The beach forms an attractive bay that ends in a rocky point where the waves it is famous for break. These break from left to right, are well shaped and go for about half a mile on a good day.  The renowned quality of its waves is mentioned in the Beach Boys' song "Surfin' Safari". However, the quality of the waves changes seasonally and from year to year, as the sand and stones that make up the beach are chronically withdrawn by the sea to form a bank where the waves break.

South of the pier is the area known as Puerto Viejo ("old port" ), where all the holiday homes are and where most of the surfing takes place (left breaks). To the north of the pier, the beach is much longer, less curved and much sandier. There are no holiday homes on it and in the winter is empty. During the summer, it is popular with campers and day-trippers. It is possible to surf here too, when the swell is high, particularly adjacent to the pier, where the waves are fast and the rides tend to be short. .

Cerro Azul's main feature is the pier which was built by a British company around 1900 for the export of locally grown cotton. The pier has been disused for over 60 years and is now frequented by fishermen and tourists and is one of the main tourists attractions.

The village also has an attractive main square and the remains of Pre-Inca mud buildings, half buried by sand between two hills which are made from the blue rock that gives the village its name. The other hill features a derelict lighthouse from the days when the area functioned as a port. It sits above craggy, vertical, dangerous cliffs, where birds in the area make their nests. Of note is the Inca tern, a bird endemic to the Humboldt Current, which sweeps the Peruvian coast. Other wildlife of note commonly seen in the area: porpoises, pelicans, sea lions, herons and, on rare occasions, sharks. The village prides itself in catching the largest shark in Peruvian history (in 1989), a 5m long great white. Behind the village, across the Pan-American Highway, are fields and winding valleys in the foothills of the Andes.

History 

In pre-Columbian times, Cerro Azul was the site of a fishing village of the Kingdom of Warku. Warku was contemporaneous with the Chimú culture to the north. The Kingdom of Warku was hierarchical; at Cerro Azul elites lived in large compounds while commoners lived in smaller structures. All residences at Cerro Azul included rooms for drying fish. The dried fish could later be traded for goods from outside the village. Elite residences included a brewery that contained large hearths and gigantic vessels to store the chicha (corn beer) that could be served during feasts.

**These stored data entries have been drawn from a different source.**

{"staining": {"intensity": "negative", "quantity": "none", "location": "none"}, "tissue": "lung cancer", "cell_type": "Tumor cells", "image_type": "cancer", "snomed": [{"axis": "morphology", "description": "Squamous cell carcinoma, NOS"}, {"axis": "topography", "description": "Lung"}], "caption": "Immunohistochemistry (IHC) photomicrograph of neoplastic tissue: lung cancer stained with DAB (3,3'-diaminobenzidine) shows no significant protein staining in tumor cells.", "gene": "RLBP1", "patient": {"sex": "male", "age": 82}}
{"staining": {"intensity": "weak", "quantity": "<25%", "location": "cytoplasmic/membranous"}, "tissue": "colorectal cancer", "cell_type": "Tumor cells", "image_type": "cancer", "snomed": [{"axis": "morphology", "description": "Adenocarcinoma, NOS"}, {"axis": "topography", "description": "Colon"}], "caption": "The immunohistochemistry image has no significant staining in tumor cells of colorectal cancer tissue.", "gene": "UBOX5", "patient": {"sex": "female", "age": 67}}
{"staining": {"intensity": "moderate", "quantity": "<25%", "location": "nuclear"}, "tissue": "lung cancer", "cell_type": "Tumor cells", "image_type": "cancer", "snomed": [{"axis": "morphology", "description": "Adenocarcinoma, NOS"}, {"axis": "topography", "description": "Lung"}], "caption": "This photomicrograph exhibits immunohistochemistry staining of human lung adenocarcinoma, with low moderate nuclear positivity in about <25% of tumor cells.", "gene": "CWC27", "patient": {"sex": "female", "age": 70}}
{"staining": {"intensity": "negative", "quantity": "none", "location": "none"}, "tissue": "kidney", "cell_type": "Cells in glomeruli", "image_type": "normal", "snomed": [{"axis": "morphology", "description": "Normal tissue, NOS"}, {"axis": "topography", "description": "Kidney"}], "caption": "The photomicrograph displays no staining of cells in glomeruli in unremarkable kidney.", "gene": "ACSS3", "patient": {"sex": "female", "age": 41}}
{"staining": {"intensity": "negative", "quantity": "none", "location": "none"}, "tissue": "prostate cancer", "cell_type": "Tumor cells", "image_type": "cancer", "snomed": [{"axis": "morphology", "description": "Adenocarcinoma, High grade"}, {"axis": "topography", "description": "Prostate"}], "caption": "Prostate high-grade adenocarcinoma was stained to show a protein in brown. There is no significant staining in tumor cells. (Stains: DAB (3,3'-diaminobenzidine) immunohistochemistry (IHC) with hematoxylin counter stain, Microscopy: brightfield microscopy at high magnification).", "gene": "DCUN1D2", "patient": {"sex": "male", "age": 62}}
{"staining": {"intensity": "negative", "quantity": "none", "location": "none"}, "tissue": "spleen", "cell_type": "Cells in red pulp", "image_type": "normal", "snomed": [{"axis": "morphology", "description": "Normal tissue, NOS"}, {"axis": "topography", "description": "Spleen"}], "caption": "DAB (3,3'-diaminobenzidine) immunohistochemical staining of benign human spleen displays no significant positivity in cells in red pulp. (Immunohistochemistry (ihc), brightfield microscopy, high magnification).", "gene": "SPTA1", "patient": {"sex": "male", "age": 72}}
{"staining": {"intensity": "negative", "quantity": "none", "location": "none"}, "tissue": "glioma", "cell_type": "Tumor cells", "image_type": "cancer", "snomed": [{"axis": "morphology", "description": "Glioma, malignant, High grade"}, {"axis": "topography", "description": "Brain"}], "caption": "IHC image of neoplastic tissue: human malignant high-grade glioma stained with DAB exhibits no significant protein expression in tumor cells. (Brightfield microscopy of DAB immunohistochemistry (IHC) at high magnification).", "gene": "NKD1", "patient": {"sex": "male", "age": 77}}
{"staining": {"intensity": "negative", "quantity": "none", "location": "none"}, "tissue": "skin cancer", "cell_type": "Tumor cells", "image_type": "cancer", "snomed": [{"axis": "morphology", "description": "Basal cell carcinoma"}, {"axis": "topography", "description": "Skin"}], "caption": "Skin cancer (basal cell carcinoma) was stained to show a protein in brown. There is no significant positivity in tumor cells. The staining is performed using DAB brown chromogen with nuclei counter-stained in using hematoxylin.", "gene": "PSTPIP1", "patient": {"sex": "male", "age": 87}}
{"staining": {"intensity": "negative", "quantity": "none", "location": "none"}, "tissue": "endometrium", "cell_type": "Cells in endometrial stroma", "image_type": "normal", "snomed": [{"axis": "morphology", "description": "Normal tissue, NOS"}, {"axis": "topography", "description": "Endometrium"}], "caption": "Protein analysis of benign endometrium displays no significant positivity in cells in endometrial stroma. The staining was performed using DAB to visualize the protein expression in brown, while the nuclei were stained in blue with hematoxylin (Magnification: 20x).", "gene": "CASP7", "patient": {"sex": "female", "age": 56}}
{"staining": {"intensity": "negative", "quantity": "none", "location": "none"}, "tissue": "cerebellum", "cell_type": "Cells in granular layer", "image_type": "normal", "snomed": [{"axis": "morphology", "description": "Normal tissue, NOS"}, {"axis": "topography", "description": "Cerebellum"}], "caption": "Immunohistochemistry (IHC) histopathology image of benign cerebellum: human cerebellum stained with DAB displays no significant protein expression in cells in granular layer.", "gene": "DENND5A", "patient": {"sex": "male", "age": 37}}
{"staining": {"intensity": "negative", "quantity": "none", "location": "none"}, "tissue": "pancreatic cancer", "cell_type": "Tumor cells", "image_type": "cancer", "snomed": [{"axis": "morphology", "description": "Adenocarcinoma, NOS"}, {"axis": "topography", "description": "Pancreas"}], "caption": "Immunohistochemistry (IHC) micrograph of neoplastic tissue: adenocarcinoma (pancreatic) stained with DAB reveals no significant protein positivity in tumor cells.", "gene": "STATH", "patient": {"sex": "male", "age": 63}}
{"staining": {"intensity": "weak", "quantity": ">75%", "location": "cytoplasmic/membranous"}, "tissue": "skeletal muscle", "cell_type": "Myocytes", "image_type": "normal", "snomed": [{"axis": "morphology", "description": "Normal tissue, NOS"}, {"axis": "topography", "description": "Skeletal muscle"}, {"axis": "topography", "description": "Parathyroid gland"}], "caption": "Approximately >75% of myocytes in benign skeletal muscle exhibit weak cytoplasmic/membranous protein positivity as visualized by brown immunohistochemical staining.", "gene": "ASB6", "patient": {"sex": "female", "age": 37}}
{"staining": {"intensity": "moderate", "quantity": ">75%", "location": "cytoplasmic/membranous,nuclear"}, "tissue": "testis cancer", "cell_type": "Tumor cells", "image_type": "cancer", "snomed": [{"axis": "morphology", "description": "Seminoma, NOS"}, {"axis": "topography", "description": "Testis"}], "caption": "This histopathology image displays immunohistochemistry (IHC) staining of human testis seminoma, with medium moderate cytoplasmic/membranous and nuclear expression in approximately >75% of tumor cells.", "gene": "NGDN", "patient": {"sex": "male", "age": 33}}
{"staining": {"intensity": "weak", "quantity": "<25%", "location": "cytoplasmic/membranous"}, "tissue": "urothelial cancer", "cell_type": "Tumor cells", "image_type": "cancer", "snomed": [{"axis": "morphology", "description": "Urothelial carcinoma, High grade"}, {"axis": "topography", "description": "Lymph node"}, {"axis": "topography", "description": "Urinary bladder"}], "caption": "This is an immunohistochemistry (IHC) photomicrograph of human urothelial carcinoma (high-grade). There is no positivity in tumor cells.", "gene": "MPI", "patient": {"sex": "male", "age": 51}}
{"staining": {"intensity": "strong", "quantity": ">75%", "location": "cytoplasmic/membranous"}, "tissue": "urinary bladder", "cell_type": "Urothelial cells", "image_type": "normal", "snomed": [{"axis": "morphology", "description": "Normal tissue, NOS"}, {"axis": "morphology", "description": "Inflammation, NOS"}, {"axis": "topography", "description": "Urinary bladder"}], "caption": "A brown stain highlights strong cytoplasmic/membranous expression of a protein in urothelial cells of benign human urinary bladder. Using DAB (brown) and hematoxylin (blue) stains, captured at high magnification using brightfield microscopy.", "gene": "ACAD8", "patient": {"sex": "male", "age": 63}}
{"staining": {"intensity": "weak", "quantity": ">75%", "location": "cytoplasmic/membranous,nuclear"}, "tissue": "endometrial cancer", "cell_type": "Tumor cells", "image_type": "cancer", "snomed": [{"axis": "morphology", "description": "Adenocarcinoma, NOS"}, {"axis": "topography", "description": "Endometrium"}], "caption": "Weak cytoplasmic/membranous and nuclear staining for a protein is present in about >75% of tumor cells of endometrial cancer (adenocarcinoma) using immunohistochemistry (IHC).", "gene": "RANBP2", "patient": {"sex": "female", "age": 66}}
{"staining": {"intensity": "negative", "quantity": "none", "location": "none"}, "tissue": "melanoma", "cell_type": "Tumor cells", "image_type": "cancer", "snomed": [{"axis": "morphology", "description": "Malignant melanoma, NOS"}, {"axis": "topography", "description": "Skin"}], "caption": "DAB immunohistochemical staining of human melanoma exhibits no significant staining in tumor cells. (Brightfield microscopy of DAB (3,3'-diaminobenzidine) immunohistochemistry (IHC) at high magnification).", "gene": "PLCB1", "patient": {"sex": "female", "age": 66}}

The town was subdued by the Inca Pachacutec who ordered to build a stone fortress (Fortaleza de Cerro Azul), with steps down to the sea in honor of his victory and a symbol of his absolute power. This fort was as grand and magnificent as the Sacsayhuaman fortress according to Cieza and some historians.

In 1830 it is issued a decree which temporarily enables the Port of Cerro Azul for the coasting trade, i.e. to allow landlocked products in the valley of Cañete, as well as the production of the guano islands nearby.